Tırnak içindeki diyalogların sonuna ünlem, soru ve virgül noktalama işaretleri konur. Sadece atasözlerinde noktaya yer verilir. Cümlenin tırnak dışında devam eden sözcüğünde büyük harf kullanılmaz. Tırnak içi ve dışı tek cümledir. Nokta, bir cümlenin sona erdiğini belirttiği için tırnak içindeki diyalog sonuna konmaz. Daha önceleri kullanılan düz çizgi diyaloglarının sonunda virgül olduğu gibi. Anlatı ve diyalog bir cümle olabilir. Örnek:
“İş bulursan, sana tekrar kredi açarım,” dedi Martin’e. “İş yok, yemek de yok. Bu işler böyle işte.” Sonra bunun nasıl bir önyargı değil de iş hayatındaki bir ileri görüşlülük olduğunu anlatmak için, “İstersen eve içmeye gel,” dedi. “Yine de arkadaşız.” Jack London’un “Martin Eden” romanından.
“YAZIM,
KÜLTÜR; YAZIN, SANATTIR” adını verdiğim değerli çalışmamı yazıcıdan çıktı
yaparak göz önü dosyasına dönüştürdüm.
İnternet ortamında, edebi bilgiler taraması
yaparken, “Kayıp Edebiyat,” adlı sanal bir edebiyat sitesiyle karşılaştım. (Ne yazık ki iyi bir edebiyat sitesi olan bu yayın
organı kapandı.) Yazdığım öyküleri okuyucularla paylaşmak hem de eleştiri
alarak yeni bilgiler edinmek amacıyla siteye öykü göndermeye karar verdim. Yıllar önce yazdığım “Mektep
Çocuğu” adlı öykümü gözden geçirip siteye gönderdim. Dolu dolu yirmi sayfalık öyküm, ertesi günü
siteye kondu. Bir gün sonra ilk yorum geldi.

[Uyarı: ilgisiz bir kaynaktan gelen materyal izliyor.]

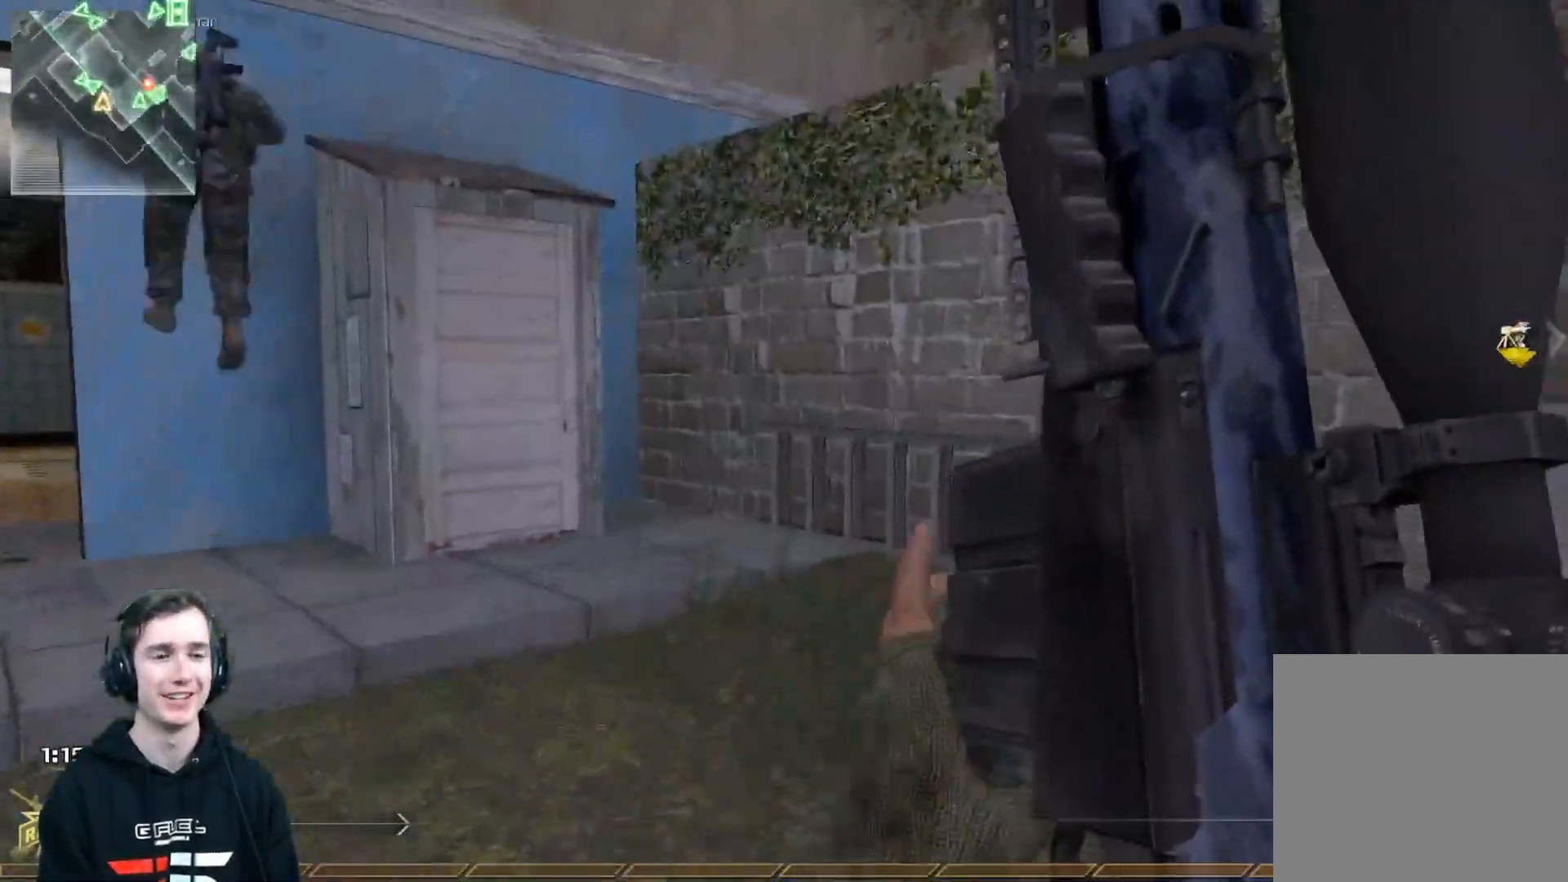
{"buttons": [], "left_stick": "center", "right_stick": "center", "events": [[267, "right_stick", "left"], [334, "left_stick", "up"], [400, "right_stick", "center"], [451, "left_stick", "center"]]}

“Uzun yazıları okumam. İlk defa bu uzunlukta
bir öykü okudum.”
Okunabilir
bir metin yazmanın huzurunu duydum. Öyküyle ilgili olarak yazım, anlatım ve yazı planı konularında eleştiri bekledim
ama yapılmadı.
Başka
edebiyat siteleri de buldum. Onlara, direkt öykü asılıyordu. Her hafta bir öykü
yayınlamaya başladım. Hep beğeniye yönelik yorumlar yapılıyordu. Aradığım övgü
değil, öğretici eleştiriydi. Bunu şuna
bağlıyordum. “Yazım kuralları yönünden
düzgün yazıyorum ki, dolaysıyla yazılarımda eleştirecek bir husus
bulamıyorlar.” Bu konudaki yanılgımı kısa süre sonra anladım. Yazılarımı
bir başka siteye asarken gözden geçirdiğimde, gözümden kaçan hataların olduğunu
belirledim. Buradan şunu anladım. Kişi,
yazdıklarında bakarkör oluyor.
Bütün
bu eksikliklerime rağmen, sitelerde yayınlanan öykü ve denemelerdeki yazım
hatalarını gördükçe bu konuda epey aşama kaydettiğimi fark ettim. Belirli
seviyede bazı kalemlerin gelişmesinde yararlı olacağı inancıyla yazılarındaki
hataları belirterek, öğretici yaklaşımla doğrusunu göstermeye yöneldim. Yapıcı
yorumlarıma olumlu yaklaşım gösterenler çoğunluktaydı. “Dikkat etmeye çalışırım,” gibisinden eleştiriye sıcak
bakmadıklarını ima edenler de oluyordu. “Yazılarıma
yorum yapın,” diyenlerin yanı sıra, “Bundan
sonra yorum yapmanızı istemiyorum,” diye mesaj atanlar da çıkıyordu. Bir kadın kalemin yazdığı bir öyküdeki
cümlede tam yetmiş küsur sözcük vardı. Yorumum
şu oldu.
“Bu cümleden en az altı- yedi cümle çıkar.”
Karşı
yanıt:
“Yazarı taciz etmeye hakkınız yok.”
Tacizci(!)
damgası yediğim için bir daha o kadın yazarın(!) yazılarına yorum
yapmadım. Yazılarında, uzun cümleye yer vermiyordu. Tacizim(!) işe
yaramış...
“Hatalarımı düzelteceğim,” deyip yine
aynı hataları yapanlara yorum yapmaktan vazgeçiyordum.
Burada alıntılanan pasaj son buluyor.